The Preakness was the fourth career start for both Early Voting and Cloud Computing.

“The fact that we skipped the Derby, with the points, giving (Blazing Sevens) six weeks rest makes him similar to the other two,” Brown said. “This horse got started earlier. He won the Champagne (G1). They are really different horses to compare.”

Blazing Sevens had 46 qualifying points and was solidly in the Derby field before Brown pulled the plug.

“It’s one of the hardest decisions as a thoroughbred horse trainer to sit out the Kentucky Derby when you have the points,” Brown said. 

Blazing Sevens last ran in the April 8 Blue Grass (G1) at Keeneland and finished third.
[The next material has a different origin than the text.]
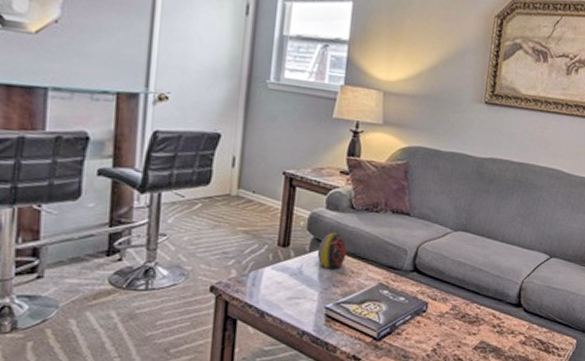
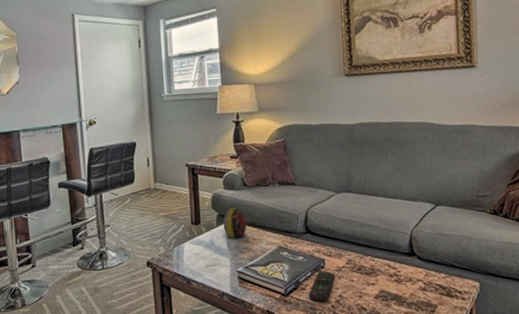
remote control: none [404,315,436,349] -> present [309,271,335,301]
Equipped with blinkers for the first time, it was a major improvement over his first start in 2023 when he did not run at all in an eighth-place finish in the Fountain of Youth (G2) at Gulfstream on March 4.

“His Blue Grass was very good, a very good step in the right direction,” Brown said. “But it wasn’t quite good enough to set him up to run the race of his life in the Derby, which is what you need to do. I didn’t feel he would be ready in four weeks to do that. If you choose to take a shot and go for a home run and miss, not only do you lose the race, you are probably out of the other Triple Crown races, and it just sends you so far backward if you are wrong. I did not want to be wrong.”

Blazing Sevens, who is under the watch of Brown’s assistant Jose Hernandez at Pimlico, galloped about 1 ¼ miles for the third straight morning with exercise rider Peer Levia. They went to the track at 6:30 a.m.